Direct peripheral‑to‑peripheral translation is more challenging because it would require sampling from the latent central distribution, which is computationally expensive. The authors introduce a variational‑upper‑bound objective that minimizes the KL divergence between the true indirect distribution and a direct model pθ(x_j|x_i). By approximating the intractable term with the already‑trained central‑to‑target distribution p_ref(x_j|x_c), they derive a tractable loss (Eq. 8) that aligns the direct conditional with the indirect one. This loss is implemented as a noise‑prediction objective (Eq. 10) that fine‑tunes the same DR network while keeping the original central↔peripheral mappings intact. A weighted combination of the paired and unpaired losses (Eq. 11) balances learning new direct routes against preserving existing ones.
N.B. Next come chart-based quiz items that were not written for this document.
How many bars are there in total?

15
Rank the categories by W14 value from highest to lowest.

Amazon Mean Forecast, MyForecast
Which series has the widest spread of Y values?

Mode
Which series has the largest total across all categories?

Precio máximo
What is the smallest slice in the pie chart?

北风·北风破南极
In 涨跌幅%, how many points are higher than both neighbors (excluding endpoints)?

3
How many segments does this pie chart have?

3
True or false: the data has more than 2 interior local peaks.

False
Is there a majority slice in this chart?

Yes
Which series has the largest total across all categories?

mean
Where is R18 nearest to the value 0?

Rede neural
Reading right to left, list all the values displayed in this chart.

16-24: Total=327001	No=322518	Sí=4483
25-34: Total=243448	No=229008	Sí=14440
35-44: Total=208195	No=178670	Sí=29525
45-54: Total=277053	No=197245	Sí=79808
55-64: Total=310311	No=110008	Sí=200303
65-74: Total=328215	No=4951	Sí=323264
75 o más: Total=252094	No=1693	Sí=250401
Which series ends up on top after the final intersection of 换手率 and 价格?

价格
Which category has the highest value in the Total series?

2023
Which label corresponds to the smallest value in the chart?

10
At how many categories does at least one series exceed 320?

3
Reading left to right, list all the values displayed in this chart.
To further reduce sampling cost, the paper proposes Tweedie refinement, a lightweight procedure that adjusts a noisy sample at a given timestep t toward the conditional mean using a closed‑form Tweedie estimator. Instead of running a full reverse diffusion from T to t for each sample, a few refinement steps (e.g., n = 0–7) suffice to obtain high‑quality conditional samples, dramatically speeding up both training and inference.

Experiments are conducted on three newly constructed large‑scale UMDT benchmarks: Shoes‑UMDT, Faces‑UMDT‑Latent, and Sketch‑Segmentation. The authors compare DR against strong baselines from GANs (StarGAN), normalizing flows (Rectified Flow), and other diffusion models (UniDiffuser, iDR/dDR). Evaluation uses Fréchet Inception Distance (FID) and sampling time. DR consistently achieves the lowest FID scores for both indirect and direct translations, often by a large margin, and requires fewer diffusion steps thanks to Tweedie refinement. Notably, DR can produce direct peripheral‑to‑peripheral translations that many baselines cannot handle at all. The method also generalizes to more complex spanning‑tree topologies with multiple central nodes.

In summary, the contributions are: (1) formalizing the UMDT problem, (2) introducing the Diffusion Router that conditions on source and target domain labels, (3) deriving a variational bound‑based training scheme for direct cross‑domain mappings, (4) presenting Tweedie refinement for efficient sampling, and (5) constructing large‑scale benchmarks that demonstrate state‑of‑the‑art performance. Limitations include potential degradation when the central domain shares little information with peripherals and the bias introduced by the variational approximation. Future work may explore dynamic label embeddings, non‑star routing graphs, and extensions to non‑image modalities such as text or audio.